[What you are asked to do]: Go through the listing below and gather every line with the word "data".

· · · · ·

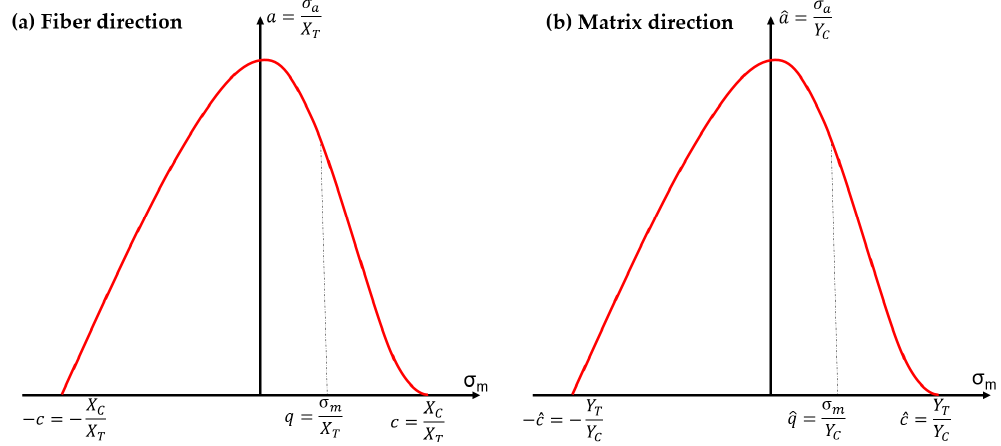
Figure 2. Unified parameter determination for ( a ) fiber direction; ( b ) matrix direction loading.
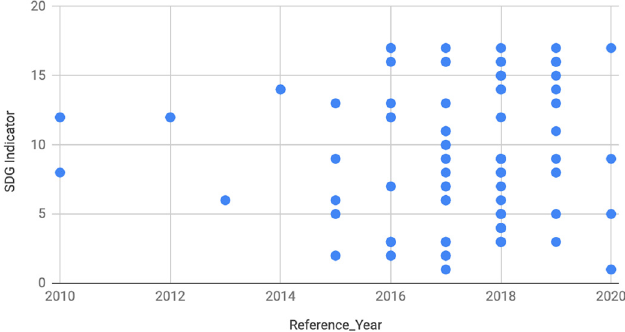
Fig. 4. Scatter chart shows a signi fi cant amount of data is available before 2018.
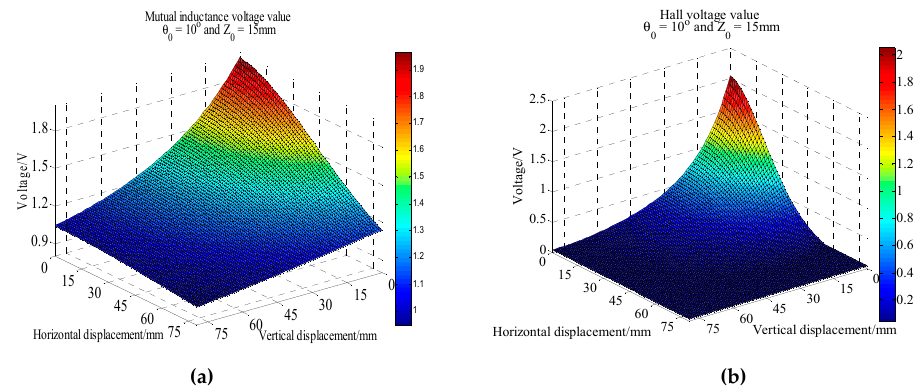
Figure 8. Voltage acquisition data at 0 ◦ inclination. ( a ) Mutual inductance voltage; ( b ) Hall voltage.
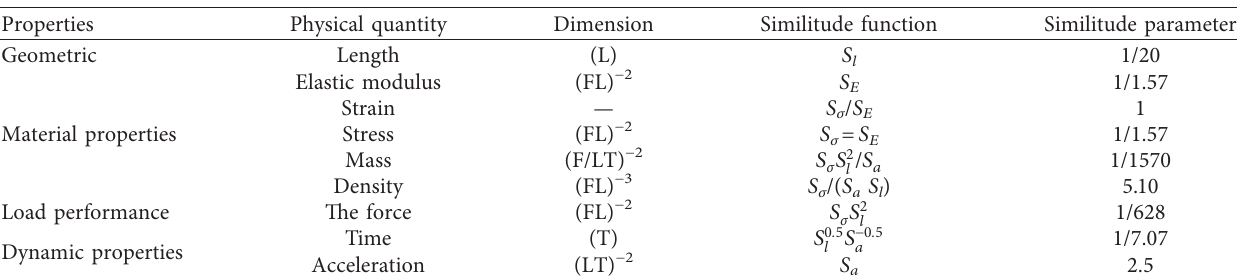
Figure 1: The expansion device. (a) The physical diagram of expansion device. (b) The design diagram of expansion device. Table 1: Similar constants.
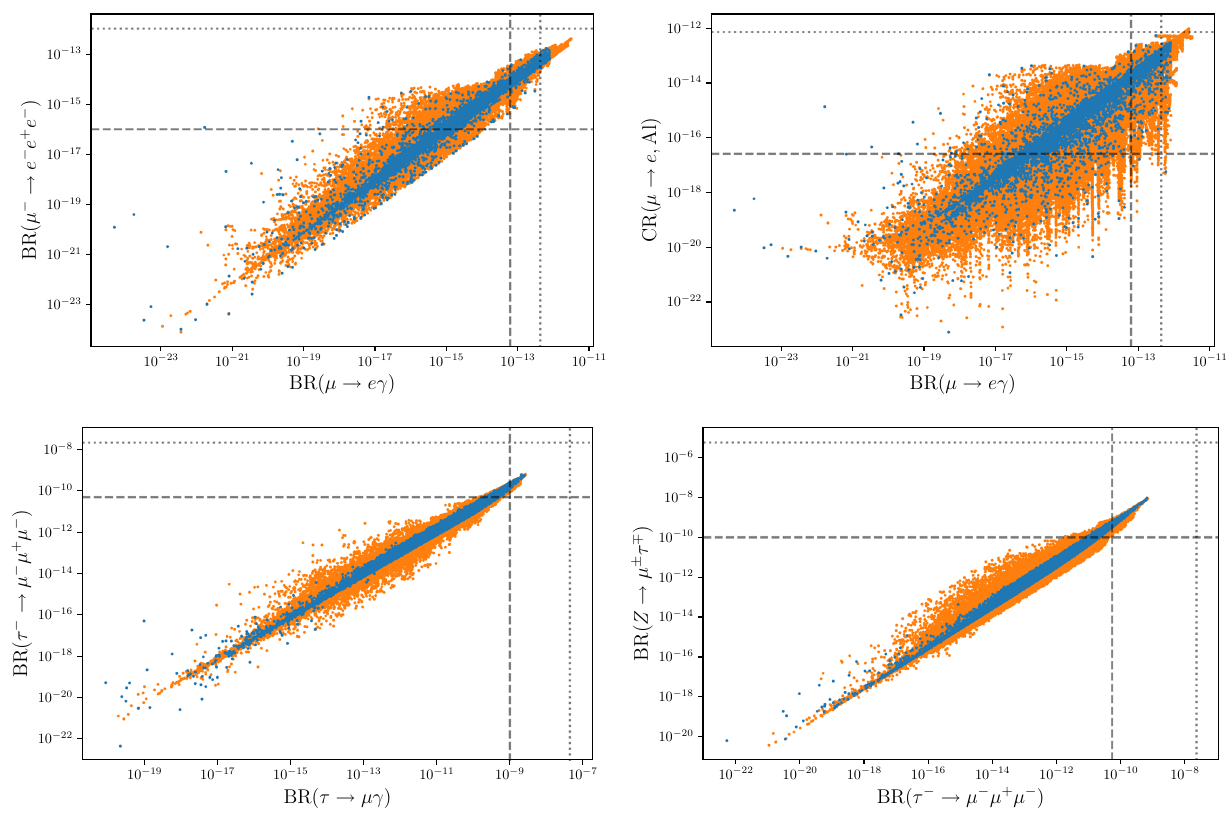
ϕ α = e ,μ,τ i and i , with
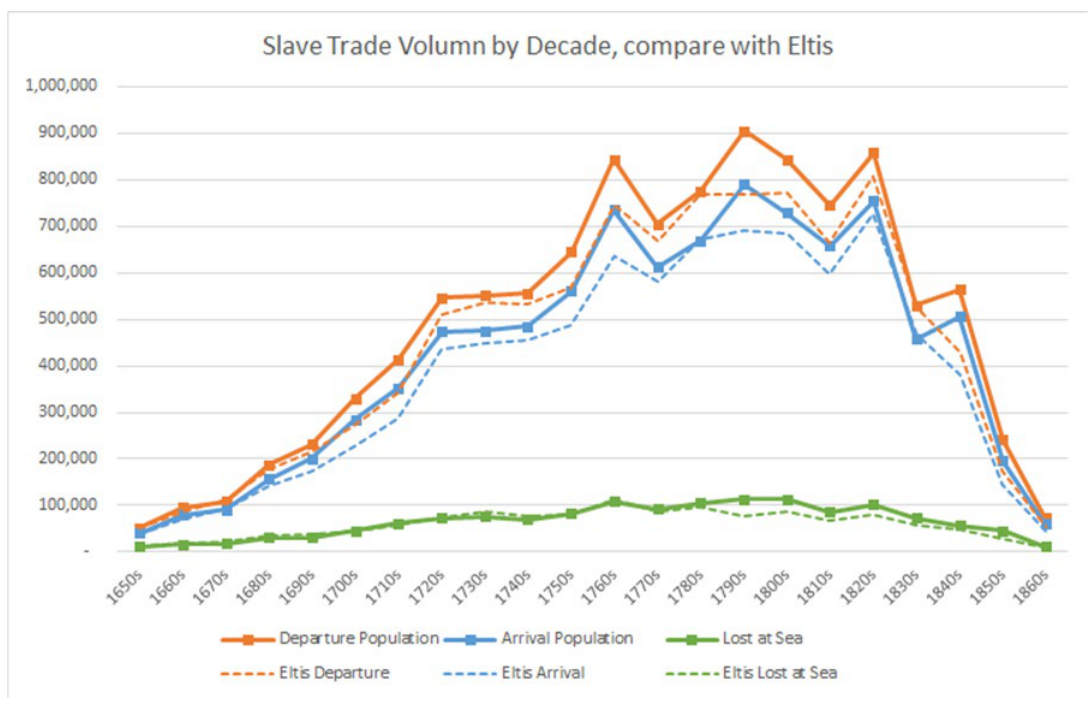
Figure 5. Overall estimation of Atlantic slave trade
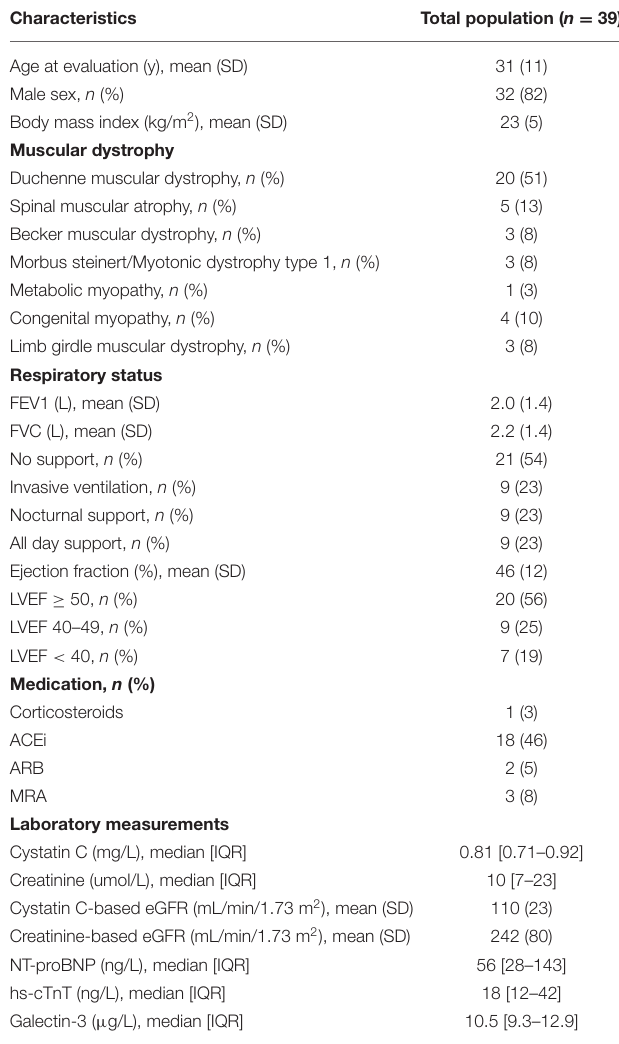
TABLE 1 | Baseline characteristics of neuromuscular dystrophy patients.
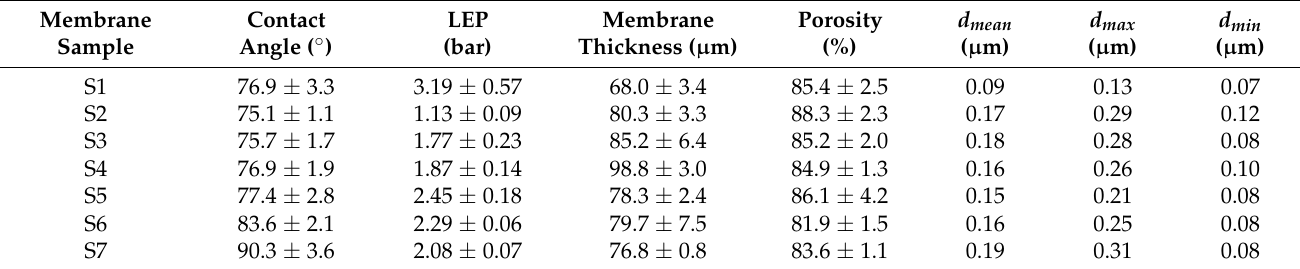
Figure 5. FE-SEM images of cross-section of flat-sheet membranes with different PVDF, LiCl concentration and non-solvent compositions: ( a ) (S1) PVDF 14 wt.% with water, ( b ) (S2) PVDF 14 wt.% + LiCl with water, ( c ) (S3) PVDF 16 wt.% + LiCl with water, ( d ) (S4) PVDF 18 wt.% + LiCl with water, ( e ) (S5) PVDF 16 wt.% + LiCl with water (90%) + EtOH (10%), ( f ) (S6) PVDF 16 wt.% + LiCl with water (80%) + EtOH (20%) and ( g ) (S7) PVDF 16 wt.% + LiCl with water (70%) + EtOH (30%). Table 2. Primary (measurable) properties of fabricated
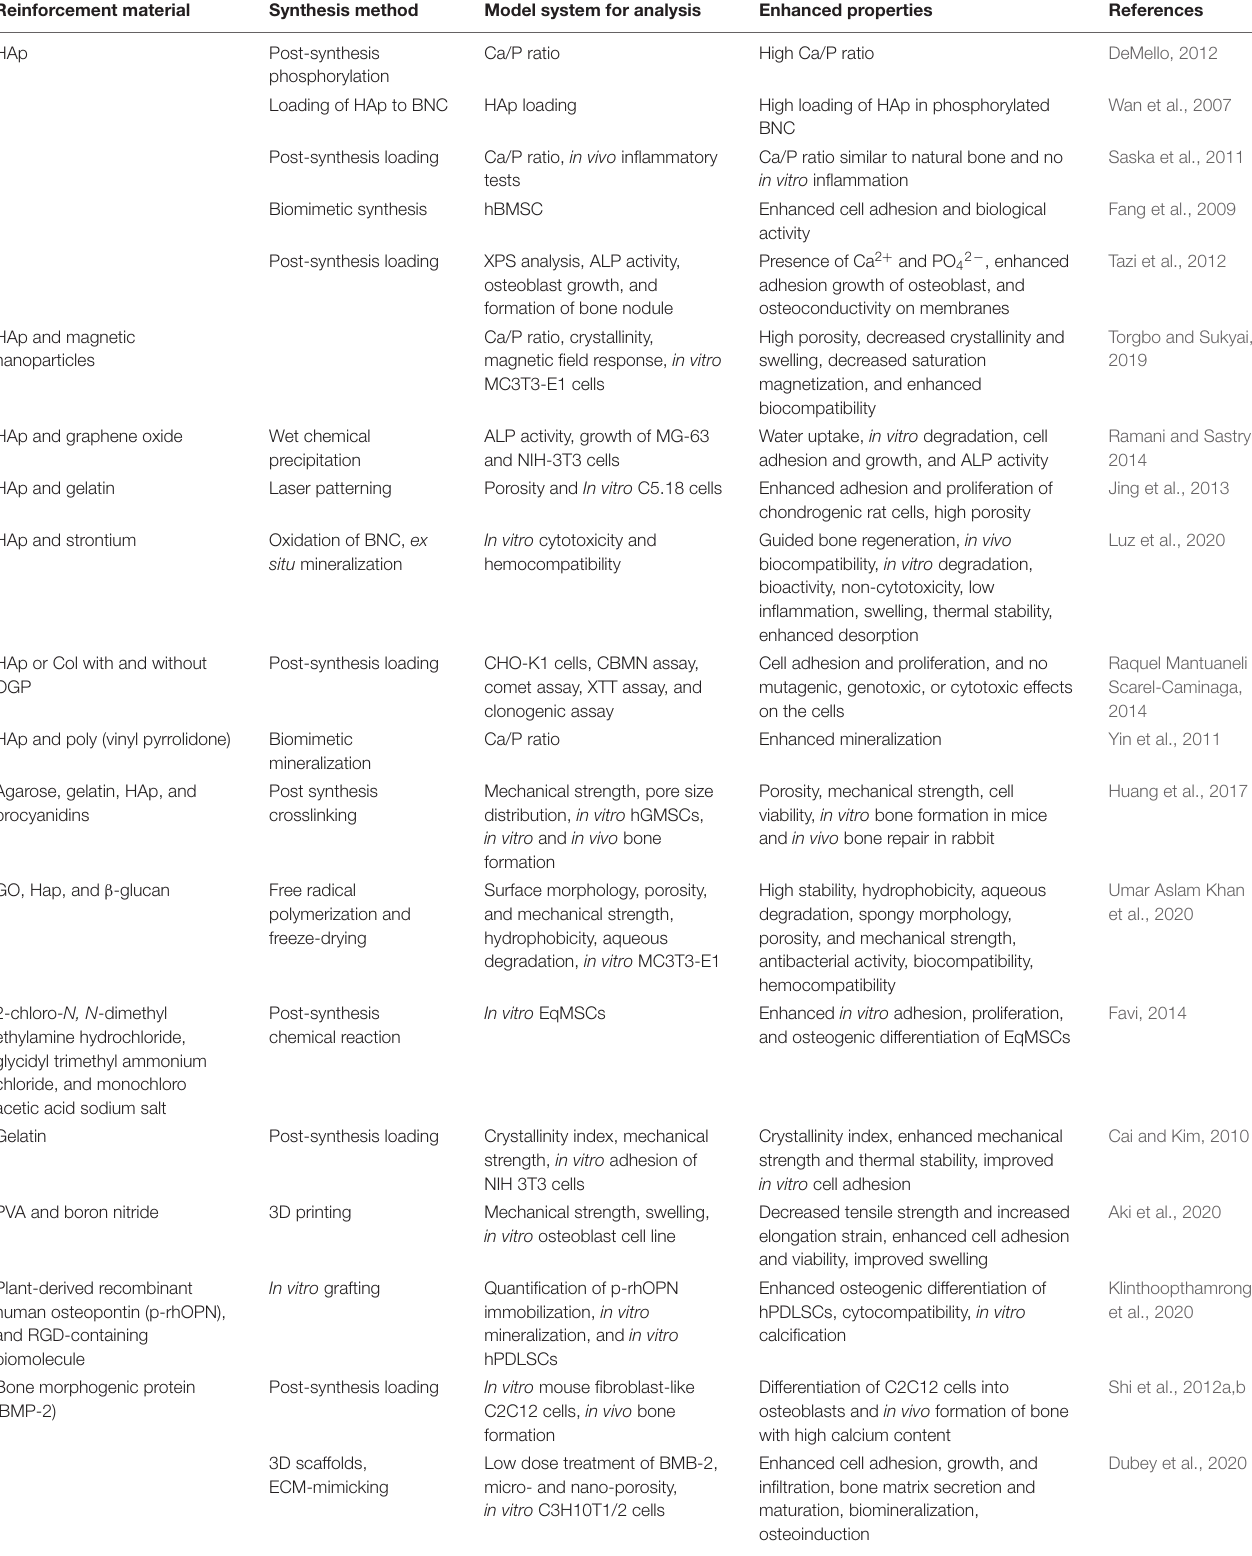
TABLE 1 | Applications of BNC-based biomaterials in bone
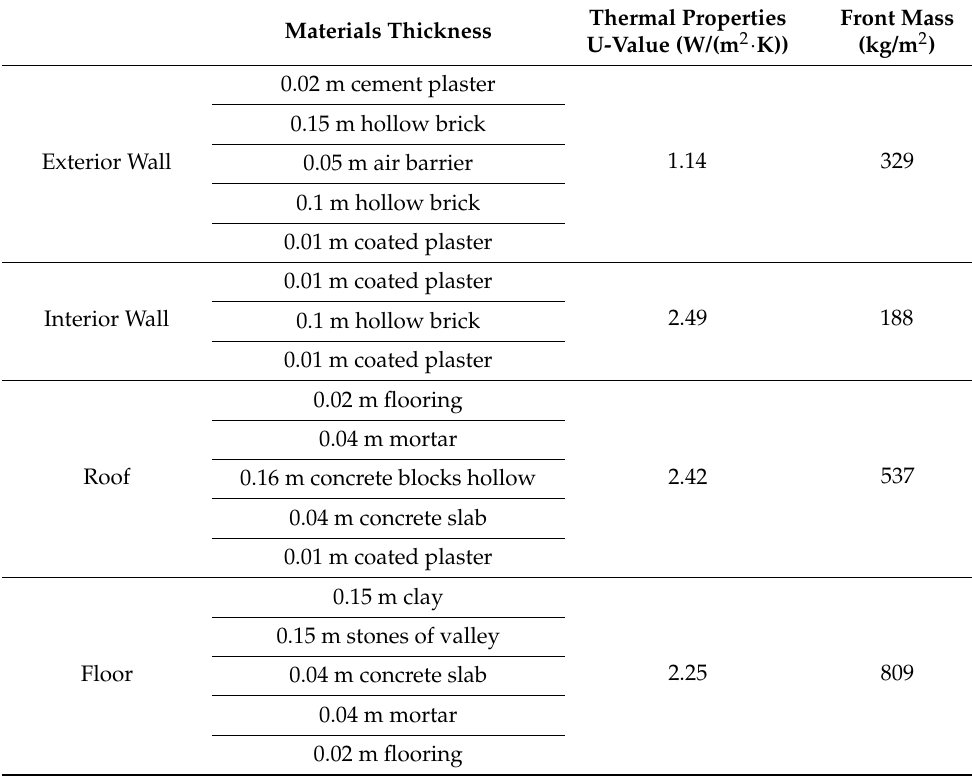
Table 2. Thermal characteristics of the building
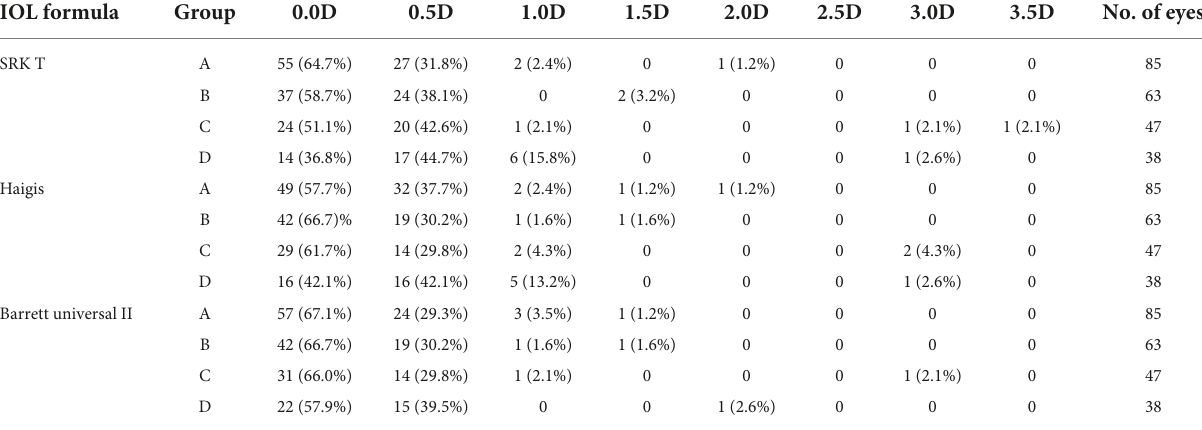
TABLE 3 The intraocular lens (IOL) power (D) difference before and after pupil dilation as discrete variable with changes in intervals of 0.5D. IOL formula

· · · · ·

[Exercise solution]:
Fig. 4. Scatter chart shows a signi fi cant amount of data is available before 2018.
Figure 8. Voltage acquisition data at 0 ◦ inclination. ( a ) Mutual inductance voltage; ( b ) Hall voltage.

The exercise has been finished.